Bien sûr, le projet a aussi quelques inconvénients. Par exemple, la ligne avec le surveillant Carter et le détenu italien Vincent Gigante (Tony Amendola) semble inachevée. Aucun point final n'est mis à l'histoire du personnage principal avec eux. Ils disparaissent simplement, donc ils semblent un peu artificiels, comme s'ils jouaient le rôle d'obstacles sur le chemin de Keene vers son objectif. Pour le reste, jusqu'à la toute fin, « Black Bird » maintient le spectateur dans une tension dramatique. Et le texte final sur le sort ultérieur des héros et les photos rappelant que les événements terribles ont réellement eu lieu ne laissent pas se calmer même après le visionnage.
Qu'en est-il au final ?
Apple TV+ a sorti un autre projet réussi qui aidera le streaming à remplir sa tirelire de prix et à augmenter sa base d'abonnés. « Black Bird » est une mini-série très solide sur la rédemption, l'amour et son manque, la tromperie et les traumatismes de l'enfance qui affectent fortement la formation de la personnalité à l'avenir. On a envie de la mettre au même rang que « True Detective », « Mare of Easttown » et « Mindhunter ». Le casting est presque parfait, et le jeu du duo de personnages principaux impressionne sincèrement.

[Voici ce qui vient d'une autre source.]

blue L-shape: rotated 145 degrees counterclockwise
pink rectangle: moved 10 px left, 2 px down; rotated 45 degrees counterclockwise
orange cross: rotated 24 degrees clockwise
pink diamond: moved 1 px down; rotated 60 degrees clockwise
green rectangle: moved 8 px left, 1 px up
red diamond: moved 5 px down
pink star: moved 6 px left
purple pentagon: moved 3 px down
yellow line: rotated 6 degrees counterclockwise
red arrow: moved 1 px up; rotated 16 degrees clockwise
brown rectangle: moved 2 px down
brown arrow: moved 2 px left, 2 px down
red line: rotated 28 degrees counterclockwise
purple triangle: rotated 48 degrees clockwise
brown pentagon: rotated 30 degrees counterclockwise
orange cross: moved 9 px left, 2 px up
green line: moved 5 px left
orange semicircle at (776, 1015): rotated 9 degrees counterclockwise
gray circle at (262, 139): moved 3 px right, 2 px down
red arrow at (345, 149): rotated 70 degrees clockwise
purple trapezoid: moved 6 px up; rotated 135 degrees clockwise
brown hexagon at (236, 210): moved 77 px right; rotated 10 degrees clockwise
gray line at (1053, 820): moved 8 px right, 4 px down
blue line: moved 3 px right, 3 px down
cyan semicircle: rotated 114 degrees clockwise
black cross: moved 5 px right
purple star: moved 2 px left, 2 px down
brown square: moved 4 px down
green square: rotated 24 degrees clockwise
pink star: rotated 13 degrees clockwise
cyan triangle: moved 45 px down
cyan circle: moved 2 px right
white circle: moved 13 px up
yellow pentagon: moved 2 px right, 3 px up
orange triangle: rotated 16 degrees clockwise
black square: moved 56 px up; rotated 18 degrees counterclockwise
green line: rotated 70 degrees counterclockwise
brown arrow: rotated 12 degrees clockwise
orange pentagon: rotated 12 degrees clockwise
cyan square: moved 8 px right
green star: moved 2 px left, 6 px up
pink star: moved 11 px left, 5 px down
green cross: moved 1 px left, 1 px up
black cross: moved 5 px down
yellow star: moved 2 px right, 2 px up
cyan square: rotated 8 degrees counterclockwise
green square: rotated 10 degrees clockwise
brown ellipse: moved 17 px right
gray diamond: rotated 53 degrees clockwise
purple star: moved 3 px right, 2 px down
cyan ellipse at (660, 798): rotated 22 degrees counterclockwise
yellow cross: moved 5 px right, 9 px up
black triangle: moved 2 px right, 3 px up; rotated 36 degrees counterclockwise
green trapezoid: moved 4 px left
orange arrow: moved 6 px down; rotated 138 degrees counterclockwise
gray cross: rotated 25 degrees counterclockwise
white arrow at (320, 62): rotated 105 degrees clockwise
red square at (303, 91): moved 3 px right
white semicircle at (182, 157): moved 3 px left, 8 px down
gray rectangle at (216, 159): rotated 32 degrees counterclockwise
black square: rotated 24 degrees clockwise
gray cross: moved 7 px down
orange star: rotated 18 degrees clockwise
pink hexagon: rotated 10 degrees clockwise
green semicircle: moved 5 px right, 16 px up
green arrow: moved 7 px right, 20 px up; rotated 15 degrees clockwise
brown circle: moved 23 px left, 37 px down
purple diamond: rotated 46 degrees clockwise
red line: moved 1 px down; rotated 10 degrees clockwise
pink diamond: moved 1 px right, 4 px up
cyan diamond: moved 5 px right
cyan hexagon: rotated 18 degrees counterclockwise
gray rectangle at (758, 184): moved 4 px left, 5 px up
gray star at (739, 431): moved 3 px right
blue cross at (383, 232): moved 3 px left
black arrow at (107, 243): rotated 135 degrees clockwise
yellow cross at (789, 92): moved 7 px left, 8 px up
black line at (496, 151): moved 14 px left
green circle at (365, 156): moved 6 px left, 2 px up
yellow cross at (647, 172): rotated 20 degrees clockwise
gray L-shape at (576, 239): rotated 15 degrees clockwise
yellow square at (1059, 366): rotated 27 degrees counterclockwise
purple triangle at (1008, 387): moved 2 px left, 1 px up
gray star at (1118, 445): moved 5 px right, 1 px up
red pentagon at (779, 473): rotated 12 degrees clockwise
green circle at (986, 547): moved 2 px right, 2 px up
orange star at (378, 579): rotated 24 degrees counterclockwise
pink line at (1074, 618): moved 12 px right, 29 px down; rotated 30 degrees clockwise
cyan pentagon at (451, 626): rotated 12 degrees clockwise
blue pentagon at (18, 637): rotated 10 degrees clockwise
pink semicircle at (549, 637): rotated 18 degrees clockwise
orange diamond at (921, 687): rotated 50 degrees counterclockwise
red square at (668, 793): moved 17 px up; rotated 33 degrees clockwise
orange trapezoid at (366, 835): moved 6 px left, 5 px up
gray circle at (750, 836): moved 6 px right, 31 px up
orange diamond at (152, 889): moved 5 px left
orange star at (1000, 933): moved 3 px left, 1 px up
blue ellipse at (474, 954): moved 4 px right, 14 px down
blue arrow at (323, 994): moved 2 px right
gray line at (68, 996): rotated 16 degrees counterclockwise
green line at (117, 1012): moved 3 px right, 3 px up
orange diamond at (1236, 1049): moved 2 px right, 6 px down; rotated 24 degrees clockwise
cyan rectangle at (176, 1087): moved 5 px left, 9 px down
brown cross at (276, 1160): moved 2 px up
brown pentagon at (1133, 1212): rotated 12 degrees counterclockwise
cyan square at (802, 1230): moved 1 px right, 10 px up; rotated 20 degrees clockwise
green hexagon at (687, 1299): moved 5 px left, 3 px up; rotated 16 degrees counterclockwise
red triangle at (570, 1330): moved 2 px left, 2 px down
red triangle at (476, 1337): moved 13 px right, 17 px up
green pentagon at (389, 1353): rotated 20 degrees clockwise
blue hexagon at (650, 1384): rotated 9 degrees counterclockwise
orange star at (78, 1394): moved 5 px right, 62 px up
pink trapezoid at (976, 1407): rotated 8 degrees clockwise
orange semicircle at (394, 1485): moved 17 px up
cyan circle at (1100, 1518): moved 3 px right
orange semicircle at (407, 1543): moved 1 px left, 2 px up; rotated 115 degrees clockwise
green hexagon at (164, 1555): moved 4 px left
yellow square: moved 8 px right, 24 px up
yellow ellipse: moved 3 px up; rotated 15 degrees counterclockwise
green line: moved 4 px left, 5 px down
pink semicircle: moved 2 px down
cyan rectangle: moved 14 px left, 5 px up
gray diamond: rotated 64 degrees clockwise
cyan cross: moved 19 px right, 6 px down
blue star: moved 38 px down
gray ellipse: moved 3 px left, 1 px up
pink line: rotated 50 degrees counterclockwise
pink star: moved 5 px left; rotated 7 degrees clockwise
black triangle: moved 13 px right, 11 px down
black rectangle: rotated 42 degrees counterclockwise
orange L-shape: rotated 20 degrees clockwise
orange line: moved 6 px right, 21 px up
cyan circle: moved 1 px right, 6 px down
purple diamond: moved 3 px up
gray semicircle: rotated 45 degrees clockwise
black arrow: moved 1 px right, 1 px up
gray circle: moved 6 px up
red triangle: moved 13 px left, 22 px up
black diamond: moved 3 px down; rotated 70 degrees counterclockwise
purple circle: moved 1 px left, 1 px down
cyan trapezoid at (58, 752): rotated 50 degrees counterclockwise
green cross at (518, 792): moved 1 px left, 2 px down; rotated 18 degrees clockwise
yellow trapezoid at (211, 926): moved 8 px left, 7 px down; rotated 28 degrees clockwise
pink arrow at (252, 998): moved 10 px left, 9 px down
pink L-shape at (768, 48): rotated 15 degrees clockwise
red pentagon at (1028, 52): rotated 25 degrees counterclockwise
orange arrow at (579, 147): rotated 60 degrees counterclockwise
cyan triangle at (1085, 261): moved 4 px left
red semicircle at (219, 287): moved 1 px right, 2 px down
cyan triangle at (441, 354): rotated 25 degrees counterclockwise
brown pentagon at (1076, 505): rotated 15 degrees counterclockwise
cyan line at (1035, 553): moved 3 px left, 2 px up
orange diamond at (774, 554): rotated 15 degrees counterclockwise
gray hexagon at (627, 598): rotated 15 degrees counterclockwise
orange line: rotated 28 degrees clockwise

Si les « pommiers » continuent à sortir des projets aussi solides, ils seront tout à fait capables de concurrencer les autres géants du streaming. Pour l'instant, ils n'ont pas les franchises qui font la fierté des autres, mais tôt ou tard, une approche réfléchie et un investissement judicieux porteront leurs fruits et, très probablement, dans un avenir proche, nous aurons un hit qui deviendra la carte de visite d'Apple, comme « Stranger Things » pour Netflix.